• **Kaynak metin**:
----------

Mehmûd: AKP-MHP iktidarı NATO imkanıyla QSD’ye saldırıyor

Türk devletinin Güney Kürdistan, Kuzey ve Doğu Suriye’ye yönelik düzenlediği saldırıları değerlendiren YPG sözcüsü Nuri Mehmûd, “AKP-MHP hükümeti Türkiye’ye bir cihatçı stratejisi oluşturmuş ve Avrupa ülkelerine şantaj yapıyor” dedi.

Türk devletinin Kuzey ve Doğu Suriye’ye yönelik düzenlediği saldırıları ANF’ye değerlendiren YPG Sözcüsü Nuri Mehmûd, “Türk devlet iktidarı, Rusya ve ABD garantörlüğünde büyük adımlar attırılmış. Bu ABD’nin defalarca kez kamuoyuna ‘DAİŞ terörüne karşı savaşta Demokratik Suriye Güçlerinin ittifakımızdır’ belirtmesine Türkiye rahatlıkla bu güce saldırabiliyor. ABD, Rusya başta olmak üzere Koalisyondaki tüm ülkelere ve tüm dünyaya QSD ile ortak çalıştığını göstermesine rağmen görüyoruz ki AKP-MHP iktidarı NATO imkanıyla QSD’ye saldırdığını görüyoruz” dedi.

İşgalci Türk devletinin Başure Kürdistan’ın birçok bölgesi, Şengal ve Rojava’nın en uç noktası olan Şehba’ya saldırılarının son günlerde artırmasını YPG Sözcüsü Nuri Mehmûd ile konuştuk.

Garantör bu saldırılara sessizliğinden, yaşanan gelişmeler konusundaki sorularımızı yanıtlayan Nuri Mehmûd, garantör ülkeler ile uluslararası tüm güçlerin Türkiye’nin saldırılarına göz yumduğunu, bir an önce garantörlüklerini hatırlayarak tutum almalarını ya da gerçek tutumlarını ortaya koymaları gerektiğini belirtti.

15 Ağustos’tan sonra işgalci Türk devletinin saldırıları arttı. Bu durumu neye bağlıyorsunuz?

----------

• **Verilen malzeme**:

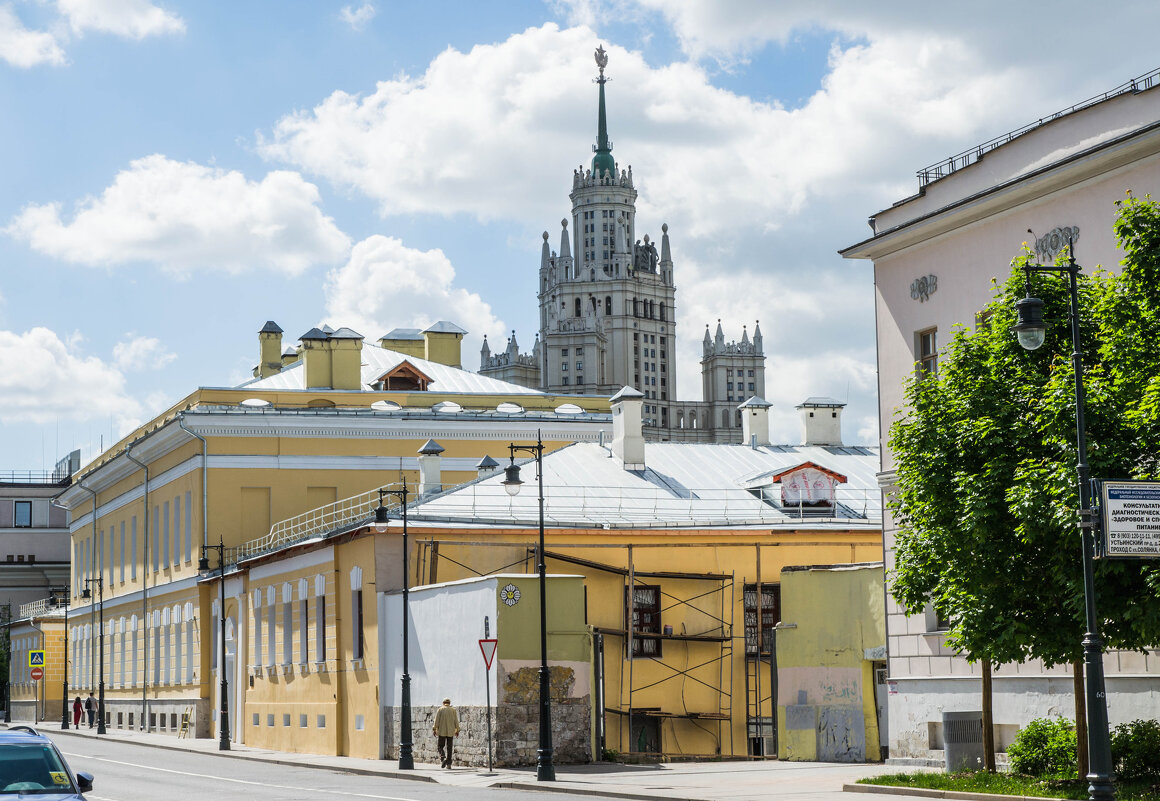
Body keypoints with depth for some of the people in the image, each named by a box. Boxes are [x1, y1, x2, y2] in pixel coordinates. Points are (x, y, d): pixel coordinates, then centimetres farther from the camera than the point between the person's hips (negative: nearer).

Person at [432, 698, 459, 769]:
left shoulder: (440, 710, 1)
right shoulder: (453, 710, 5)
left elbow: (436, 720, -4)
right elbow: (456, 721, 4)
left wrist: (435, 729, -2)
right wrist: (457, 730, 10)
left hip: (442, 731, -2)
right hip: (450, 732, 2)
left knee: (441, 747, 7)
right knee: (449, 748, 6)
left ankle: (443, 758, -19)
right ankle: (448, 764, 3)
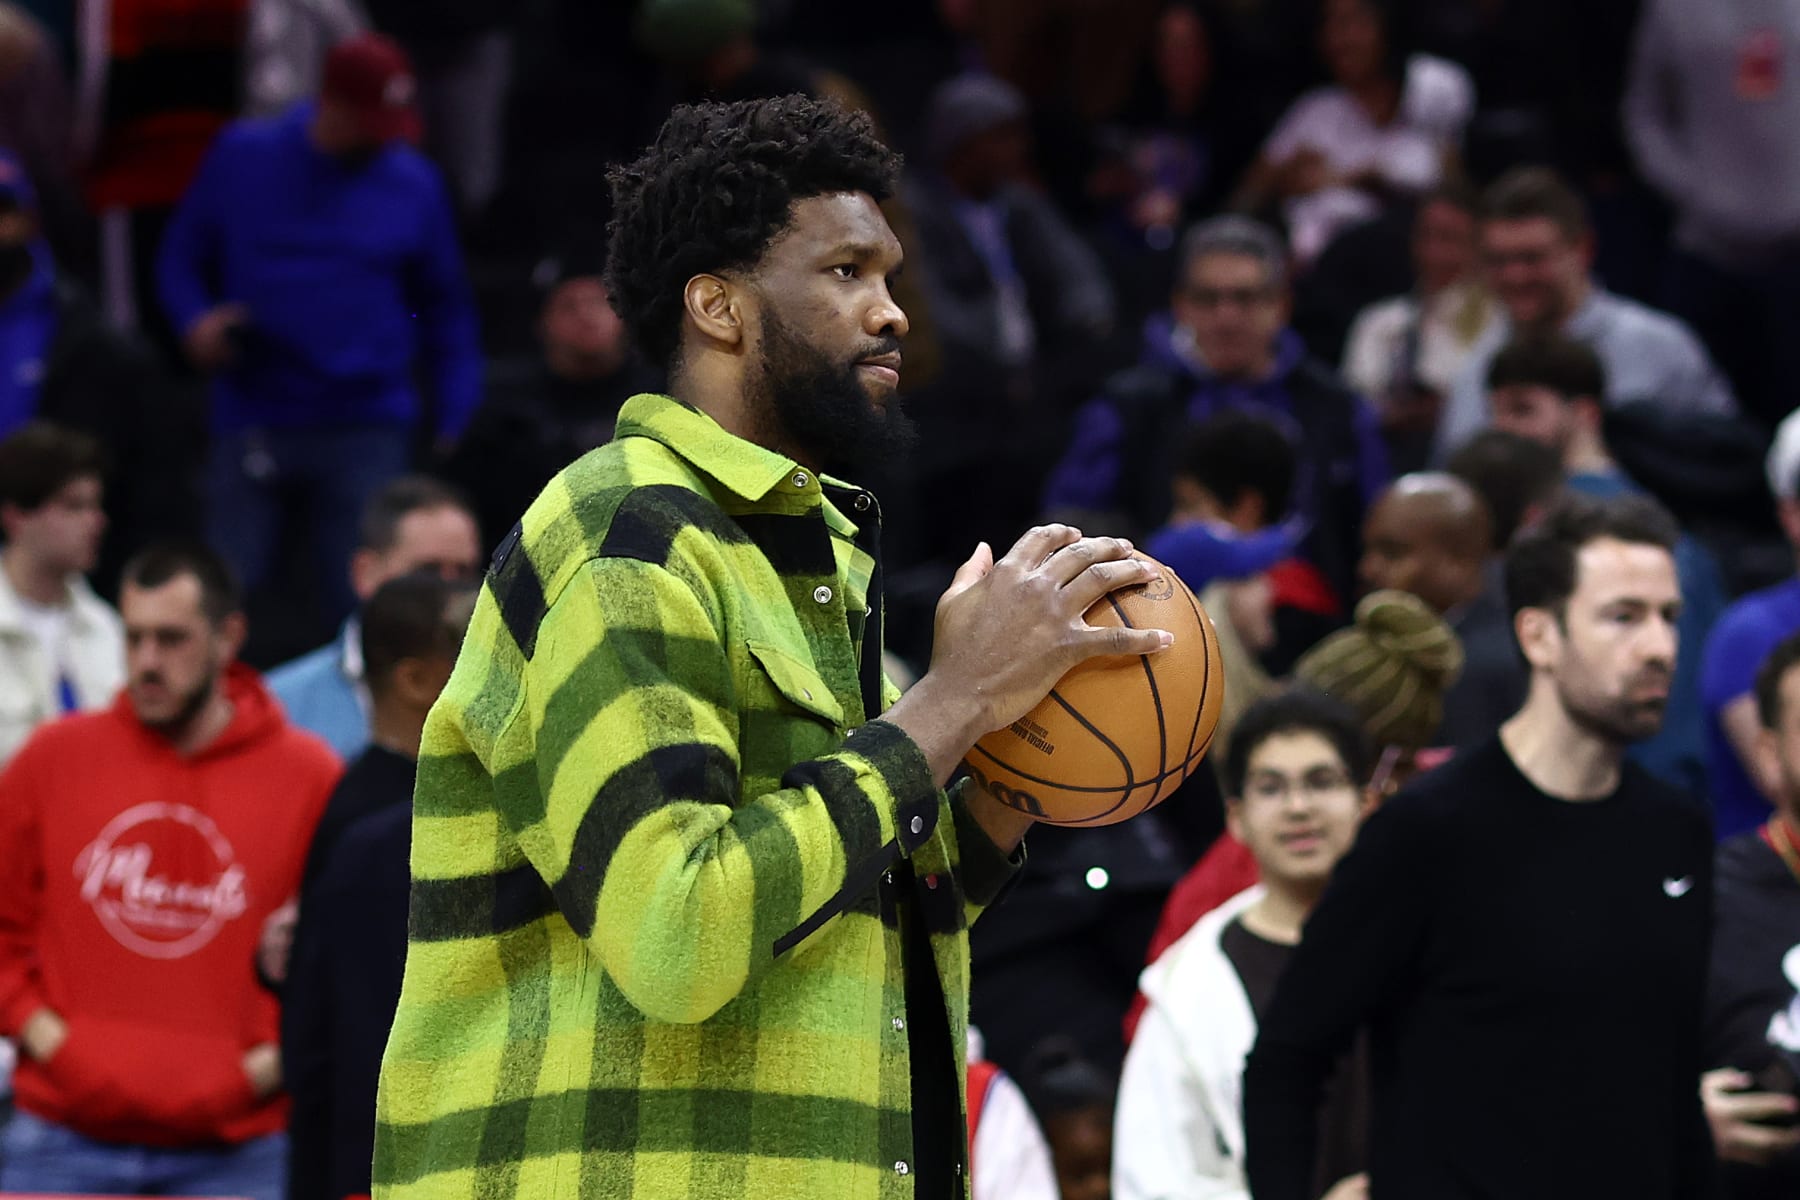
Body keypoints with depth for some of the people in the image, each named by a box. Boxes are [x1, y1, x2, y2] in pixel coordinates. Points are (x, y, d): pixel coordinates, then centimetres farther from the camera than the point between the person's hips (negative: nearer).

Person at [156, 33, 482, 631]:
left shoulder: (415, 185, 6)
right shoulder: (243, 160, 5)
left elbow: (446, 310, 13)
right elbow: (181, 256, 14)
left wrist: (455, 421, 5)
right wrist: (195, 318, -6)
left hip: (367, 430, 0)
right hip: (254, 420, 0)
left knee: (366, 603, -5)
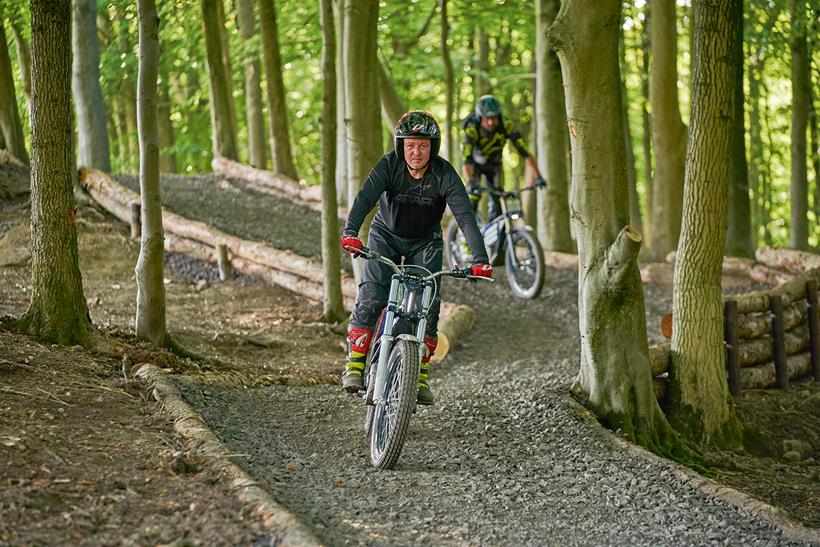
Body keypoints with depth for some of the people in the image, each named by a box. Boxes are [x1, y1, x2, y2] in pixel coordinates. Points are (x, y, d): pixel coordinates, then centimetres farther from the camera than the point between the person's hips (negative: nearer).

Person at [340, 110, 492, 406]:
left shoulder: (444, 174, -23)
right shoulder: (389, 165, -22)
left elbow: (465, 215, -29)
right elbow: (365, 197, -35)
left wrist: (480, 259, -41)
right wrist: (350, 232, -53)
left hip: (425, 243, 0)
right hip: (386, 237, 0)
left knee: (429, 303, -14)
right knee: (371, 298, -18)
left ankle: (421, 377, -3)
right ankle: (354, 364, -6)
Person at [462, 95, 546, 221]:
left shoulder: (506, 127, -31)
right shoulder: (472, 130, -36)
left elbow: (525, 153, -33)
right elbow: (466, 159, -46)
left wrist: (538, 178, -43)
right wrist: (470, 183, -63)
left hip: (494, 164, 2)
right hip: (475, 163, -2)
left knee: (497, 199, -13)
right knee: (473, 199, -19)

----------

• **Yapılacak işler**:
1 – Nuri Mehmûd söyleşisini içeren kaynak metindeki “15 Ağustos’tan sonra işgalci Türk devletinin saldırıları arttı.” cümlesini İngilizceye çevirin.
2 – Nuri Mehmûd söyleşisini içeren kaynak metni son cümlesinden sonrasıyla sürdürün.

• **Alıştırma sonuçları**:
1 – After August 15, the attacks of the occupying Turkish state increased.

2 –
Rojava-Kuzey ve Doğu Suriye’nin tamamında Kürt halkının öncülüğünde bir adım atıldı. Bu öncülükle hem bölge halkı hem de Kürt halkı rol oynadı. Bu da bölge için yeni olan demokratik bir projeyi ortaya çıkardı. Şovenizm ve ırkçılık esasları üzerine kurulan Türk devleti, her zaman özellikle Kürt ulusu başta olmak üzere diğer ulusların kimliğini, varlığını, kültürünü kendi varlığı için tehlike görmüştür. Bunun için de Efrîn’den Şehba’ya, Til Temir’den Eyn Îsa’ya hatta Rojava modelini kendisi için model gören Şengal’i hedef aldı. Türk devletinin zihniyeti budur. Özellikle son yıllarda AKP’nin yürüttüğü hakiki İslam’dan uzak siyasi İslam zihniyeti, MHP faşizmiyle de birleşince bölgenin, halkların ve hatta Türkiye ile uluslararası güçlerin de çıkarına olmayan politikalar izlemeye başladı. Bu iktidar hiçbir ilke, ittifak ve yasaya bağlı değildir.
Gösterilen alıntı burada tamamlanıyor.